··· TASK INPUT ···

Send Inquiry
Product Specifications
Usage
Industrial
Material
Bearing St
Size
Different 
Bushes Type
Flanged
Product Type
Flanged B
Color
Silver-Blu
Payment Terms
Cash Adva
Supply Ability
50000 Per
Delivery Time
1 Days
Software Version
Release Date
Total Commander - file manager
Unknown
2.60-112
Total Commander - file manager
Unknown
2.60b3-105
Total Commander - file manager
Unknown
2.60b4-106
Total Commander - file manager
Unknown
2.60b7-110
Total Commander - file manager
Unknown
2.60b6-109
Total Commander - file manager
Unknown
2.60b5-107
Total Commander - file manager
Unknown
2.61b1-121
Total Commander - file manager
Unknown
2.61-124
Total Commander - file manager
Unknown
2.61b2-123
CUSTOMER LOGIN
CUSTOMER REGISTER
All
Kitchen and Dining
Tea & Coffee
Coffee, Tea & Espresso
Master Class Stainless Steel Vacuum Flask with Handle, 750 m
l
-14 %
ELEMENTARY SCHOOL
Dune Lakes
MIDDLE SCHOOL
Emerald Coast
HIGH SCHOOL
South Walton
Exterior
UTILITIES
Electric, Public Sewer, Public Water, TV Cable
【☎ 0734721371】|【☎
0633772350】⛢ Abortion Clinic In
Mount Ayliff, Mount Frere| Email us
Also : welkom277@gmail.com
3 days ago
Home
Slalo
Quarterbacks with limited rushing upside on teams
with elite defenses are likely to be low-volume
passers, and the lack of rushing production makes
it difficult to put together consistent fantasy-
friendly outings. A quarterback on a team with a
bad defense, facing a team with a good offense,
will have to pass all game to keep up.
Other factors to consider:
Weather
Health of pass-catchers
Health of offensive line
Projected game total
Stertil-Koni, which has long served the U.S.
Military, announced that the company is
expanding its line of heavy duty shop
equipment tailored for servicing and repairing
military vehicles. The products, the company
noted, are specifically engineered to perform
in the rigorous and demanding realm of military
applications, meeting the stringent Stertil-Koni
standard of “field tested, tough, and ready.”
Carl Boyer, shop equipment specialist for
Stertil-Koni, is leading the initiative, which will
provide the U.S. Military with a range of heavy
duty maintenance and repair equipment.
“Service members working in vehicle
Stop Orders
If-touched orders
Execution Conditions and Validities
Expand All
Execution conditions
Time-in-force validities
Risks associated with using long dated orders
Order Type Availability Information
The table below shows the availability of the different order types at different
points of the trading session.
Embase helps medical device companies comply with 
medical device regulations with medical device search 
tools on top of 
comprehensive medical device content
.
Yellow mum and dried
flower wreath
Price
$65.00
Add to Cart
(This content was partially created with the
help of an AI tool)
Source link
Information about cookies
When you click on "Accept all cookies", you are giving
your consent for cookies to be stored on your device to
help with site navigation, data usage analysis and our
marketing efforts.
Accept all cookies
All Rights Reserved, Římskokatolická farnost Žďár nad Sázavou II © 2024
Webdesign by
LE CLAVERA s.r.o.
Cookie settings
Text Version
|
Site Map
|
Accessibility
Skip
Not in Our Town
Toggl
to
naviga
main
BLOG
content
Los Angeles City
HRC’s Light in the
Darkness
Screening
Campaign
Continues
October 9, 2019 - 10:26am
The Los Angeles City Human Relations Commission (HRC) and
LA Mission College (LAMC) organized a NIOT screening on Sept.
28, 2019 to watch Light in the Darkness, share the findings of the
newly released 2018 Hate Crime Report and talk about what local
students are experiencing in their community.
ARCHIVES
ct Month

···

• [DESCRIPTION OF THE TASK]: Count the lines above that contain the string "SCHOOL", treating uppercase and lowercase as distinct, and give only the number.

• [TASK OUTPUT]: 3